The left-right adjectives are not normally necessary for modules, because the module M is usually given as a left or right R-module at the outset. However, it is possible that M may have both a left and right R-module structure, and then calling M Artinian is ambiguous, and it becomes necessary to clarify which module structure is Artinian. To separate the properties of the two structures, one can abuse terminology and refer to M as left Artinian or right Artinian when, strictly speaking, it is correct to say that M, with its left R-module structure, is Artinian.

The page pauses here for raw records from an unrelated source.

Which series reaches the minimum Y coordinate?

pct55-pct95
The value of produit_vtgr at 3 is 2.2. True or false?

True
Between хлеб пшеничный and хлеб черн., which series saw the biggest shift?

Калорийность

The occurrence of modules with a left and right structure is not unusual: for example R itself has a left and right R-module structure. In fact this is an example of a bimodule, and it may be possible for an abelian group M to be made into a left-R, right-S bimodule for a different ring S. Indeed, for any right module M, it is automatically a left module over the ring of integers Z, and moreover is a Z-R-bimodule. For example, consider the rational numbers Q as a Z-Q-bimodule in the natural way. Then Q is not Artinian as a left Z-module, but it is Artinian as a right Q-module.

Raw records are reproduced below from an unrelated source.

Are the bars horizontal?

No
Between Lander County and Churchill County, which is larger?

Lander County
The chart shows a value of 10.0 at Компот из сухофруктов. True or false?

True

The Artinian condition can be defined on bimodule structures as well: an Artinian bimodule is a bimodule whose poset of sub-bimodules satisfies the descending chain condition. Since a sub-bimodule of an R-S-bimodule M is a fortiori a left R-module, if M considered as a left R-module were Artinian, then M is automatically an Artinian bimodule. It may happen, however, that a bimodule is Artinian without its left or right structures being Artinian, as the following example will show.

Example: It is well known that a simple ring is left Artinian if and only if it is right Artinian, in which case it is a semisimple ring. Let R be a simple ring which is not right Artinian. Then it is also not left Artinian. Considering R as an R-R-bimodule in the natural way, its sub-bimodules are exactly the ideals of R. Since R is simple there are only two: R and the zero ideal. Thus the bimodule R is Artinian as a bimodule, but not Artinian as a left or right R-module over itself.

==Relation to the Noetherian condition==
Unlike the case of rings, there are Artinian modules which are not Noetherian modules. For example, consider the p-primary component of $\mathbb{Q}/\mathbb{Z}$, that is $\mathbb{Z}[1/p] / \mathbb{Z}$, which is isomorphic to the p-quasicyclic group $\mathbb{Z}(p^\infty)$, regarded as $\mathbb{Z}$-module. The chain $\langle 1/p \rangle \subset \langle 1/p^2 \rangle \subset \langle 1/p^3 \rangle \subset \cdots$ does not terminate, so $\mathbb{Z}(p^\infty)$ (and therefore $\mathbb{Q}/\mathbb{Z}$) is not Noetherian. Yet every descending chain of submodules terminates, since any proper submodule has the form $\langle 1/n \rangle$ for some integer $n$ and is therefore a finite set; so $\mathbb{Z}(p^\infty)$ is Artinian.

Note that $\mathbb{Z}[1/p] / \mathbb{Z}$ is also a faithful $\mathbb{Z}$-module. So, this also provides an example of a faithful Artinian module over a non-Artinian ring. This does not happen for Noetherian case; if M is a faithful Noetherian module over A then A is Noetherian as well.

Over a commutative ring, every cyclic Artinian module is also Noetherian, but over noncommutative rings cyclic Artinian modules can have uncountable length as shown in the article of Hartley and summarized in the Paul Cohn article dedicated to Hartley's memory.

Another relevant result is the Akizuki–Hopkins–Levitzki theorem, which states that the Artinian and Noetherian conditions are equivalent for modules over a semiprimary ring.